Source data
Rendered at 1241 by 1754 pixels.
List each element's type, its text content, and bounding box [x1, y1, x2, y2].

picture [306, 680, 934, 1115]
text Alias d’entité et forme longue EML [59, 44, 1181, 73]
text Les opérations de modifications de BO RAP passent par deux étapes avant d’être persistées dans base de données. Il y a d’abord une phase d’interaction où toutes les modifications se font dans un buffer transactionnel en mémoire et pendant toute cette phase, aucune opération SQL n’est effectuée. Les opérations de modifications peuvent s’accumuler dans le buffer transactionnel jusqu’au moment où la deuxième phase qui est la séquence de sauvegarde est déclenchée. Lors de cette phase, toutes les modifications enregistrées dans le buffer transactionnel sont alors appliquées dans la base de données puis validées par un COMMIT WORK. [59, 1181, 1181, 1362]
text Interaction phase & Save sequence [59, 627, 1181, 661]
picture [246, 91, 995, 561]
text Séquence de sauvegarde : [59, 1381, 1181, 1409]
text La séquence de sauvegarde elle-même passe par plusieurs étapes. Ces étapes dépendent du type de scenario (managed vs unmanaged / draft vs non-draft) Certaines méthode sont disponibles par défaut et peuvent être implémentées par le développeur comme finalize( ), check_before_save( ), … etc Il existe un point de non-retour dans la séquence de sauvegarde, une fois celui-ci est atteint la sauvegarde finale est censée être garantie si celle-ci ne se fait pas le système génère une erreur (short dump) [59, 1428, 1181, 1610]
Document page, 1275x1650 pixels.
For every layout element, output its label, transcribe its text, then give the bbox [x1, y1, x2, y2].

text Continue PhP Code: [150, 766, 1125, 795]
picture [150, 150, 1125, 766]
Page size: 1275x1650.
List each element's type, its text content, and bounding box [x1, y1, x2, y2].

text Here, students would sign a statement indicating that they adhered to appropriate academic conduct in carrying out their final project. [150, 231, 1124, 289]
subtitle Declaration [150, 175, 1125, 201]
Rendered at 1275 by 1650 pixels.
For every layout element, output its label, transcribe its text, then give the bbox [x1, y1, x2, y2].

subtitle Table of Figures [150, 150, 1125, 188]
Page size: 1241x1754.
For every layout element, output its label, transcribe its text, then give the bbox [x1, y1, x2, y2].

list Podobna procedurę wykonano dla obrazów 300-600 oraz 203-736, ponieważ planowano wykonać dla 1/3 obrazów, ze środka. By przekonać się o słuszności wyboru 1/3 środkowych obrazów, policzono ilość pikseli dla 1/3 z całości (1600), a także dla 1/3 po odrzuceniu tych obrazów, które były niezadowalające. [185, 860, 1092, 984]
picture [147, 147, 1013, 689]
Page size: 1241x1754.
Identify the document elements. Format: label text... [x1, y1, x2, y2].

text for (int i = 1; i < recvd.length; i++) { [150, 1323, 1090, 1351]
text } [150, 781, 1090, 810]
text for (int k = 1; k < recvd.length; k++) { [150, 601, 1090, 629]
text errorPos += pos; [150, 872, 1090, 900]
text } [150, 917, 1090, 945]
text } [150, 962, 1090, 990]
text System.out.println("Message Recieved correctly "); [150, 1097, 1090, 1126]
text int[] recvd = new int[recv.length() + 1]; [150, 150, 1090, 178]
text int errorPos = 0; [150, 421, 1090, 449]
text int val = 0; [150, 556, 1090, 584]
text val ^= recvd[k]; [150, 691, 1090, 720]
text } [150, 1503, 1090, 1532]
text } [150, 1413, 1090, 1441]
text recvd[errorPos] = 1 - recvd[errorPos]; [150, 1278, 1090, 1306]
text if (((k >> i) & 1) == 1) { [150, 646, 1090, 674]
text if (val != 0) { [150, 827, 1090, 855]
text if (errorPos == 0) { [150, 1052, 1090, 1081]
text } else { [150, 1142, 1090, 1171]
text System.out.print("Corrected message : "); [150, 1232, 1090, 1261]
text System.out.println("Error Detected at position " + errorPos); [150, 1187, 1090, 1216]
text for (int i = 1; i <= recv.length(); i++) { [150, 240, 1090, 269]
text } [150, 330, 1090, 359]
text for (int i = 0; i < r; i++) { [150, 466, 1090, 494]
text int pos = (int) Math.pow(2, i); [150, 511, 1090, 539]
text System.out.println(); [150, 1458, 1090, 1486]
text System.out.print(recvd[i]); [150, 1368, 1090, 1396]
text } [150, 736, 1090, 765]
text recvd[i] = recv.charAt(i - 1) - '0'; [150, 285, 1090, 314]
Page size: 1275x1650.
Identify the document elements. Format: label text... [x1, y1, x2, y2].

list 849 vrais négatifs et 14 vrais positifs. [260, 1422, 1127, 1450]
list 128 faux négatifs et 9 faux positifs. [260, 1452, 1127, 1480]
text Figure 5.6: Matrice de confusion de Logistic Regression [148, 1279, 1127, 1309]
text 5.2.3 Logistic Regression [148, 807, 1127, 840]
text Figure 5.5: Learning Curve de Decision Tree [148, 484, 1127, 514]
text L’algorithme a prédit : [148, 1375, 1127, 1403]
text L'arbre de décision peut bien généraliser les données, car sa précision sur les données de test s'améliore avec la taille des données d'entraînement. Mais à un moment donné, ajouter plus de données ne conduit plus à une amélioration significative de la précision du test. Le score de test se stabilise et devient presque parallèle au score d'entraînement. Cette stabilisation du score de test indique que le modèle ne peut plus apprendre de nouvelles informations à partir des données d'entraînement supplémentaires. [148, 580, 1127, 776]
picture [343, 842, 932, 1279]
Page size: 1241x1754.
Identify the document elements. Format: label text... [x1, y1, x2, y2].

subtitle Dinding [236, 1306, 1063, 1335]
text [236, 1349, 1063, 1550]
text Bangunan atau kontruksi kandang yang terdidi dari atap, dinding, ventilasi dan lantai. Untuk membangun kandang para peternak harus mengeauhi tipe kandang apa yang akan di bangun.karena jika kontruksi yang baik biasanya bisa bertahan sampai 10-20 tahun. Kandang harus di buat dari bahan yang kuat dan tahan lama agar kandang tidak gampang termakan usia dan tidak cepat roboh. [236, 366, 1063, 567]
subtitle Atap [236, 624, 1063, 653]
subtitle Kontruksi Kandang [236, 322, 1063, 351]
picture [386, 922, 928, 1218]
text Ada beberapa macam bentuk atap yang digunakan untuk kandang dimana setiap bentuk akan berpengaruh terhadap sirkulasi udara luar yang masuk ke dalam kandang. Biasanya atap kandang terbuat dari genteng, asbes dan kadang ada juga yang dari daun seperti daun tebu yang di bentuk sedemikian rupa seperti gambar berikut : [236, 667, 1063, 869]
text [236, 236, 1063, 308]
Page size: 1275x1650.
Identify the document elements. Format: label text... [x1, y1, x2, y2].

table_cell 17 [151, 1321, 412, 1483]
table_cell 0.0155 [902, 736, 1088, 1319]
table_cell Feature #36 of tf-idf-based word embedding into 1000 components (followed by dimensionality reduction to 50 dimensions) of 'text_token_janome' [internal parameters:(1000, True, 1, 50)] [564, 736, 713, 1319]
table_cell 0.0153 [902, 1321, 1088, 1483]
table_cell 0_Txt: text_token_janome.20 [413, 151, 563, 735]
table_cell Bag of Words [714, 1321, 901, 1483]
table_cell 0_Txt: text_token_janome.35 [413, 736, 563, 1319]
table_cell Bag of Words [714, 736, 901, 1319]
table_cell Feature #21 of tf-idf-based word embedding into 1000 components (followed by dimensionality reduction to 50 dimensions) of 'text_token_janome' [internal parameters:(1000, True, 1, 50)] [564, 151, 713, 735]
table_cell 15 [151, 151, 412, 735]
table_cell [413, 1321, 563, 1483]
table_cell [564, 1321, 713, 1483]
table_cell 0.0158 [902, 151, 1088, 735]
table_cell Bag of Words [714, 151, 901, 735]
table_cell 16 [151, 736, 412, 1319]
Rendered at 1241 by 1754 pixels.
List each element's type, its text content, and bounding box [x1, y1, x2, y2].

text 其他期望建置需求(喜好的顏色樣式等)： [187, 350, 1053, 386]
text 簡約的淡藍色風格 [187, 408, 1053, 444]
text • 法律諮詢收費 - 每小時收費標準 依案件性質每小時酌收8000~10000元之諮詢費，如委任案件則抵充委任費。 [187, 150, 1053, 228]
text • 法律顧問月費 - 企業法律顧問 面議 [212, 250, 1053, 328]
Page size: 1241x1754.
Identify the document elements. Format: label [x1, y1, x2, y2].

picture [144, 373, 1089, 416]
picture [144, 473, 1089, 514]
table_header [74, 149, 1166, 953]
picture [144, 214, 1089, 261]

- _INSTRUCTION_: Every line above that carries the string "pixels" should be copied.

- _TASK OUTPUT_:
Rendered at 1241 by 1754 pixels.
Document page, 1275x1650 pixels.
Rendered at 1275 by 1650 pixels.
Rendered at 1241 by 1754 pixels.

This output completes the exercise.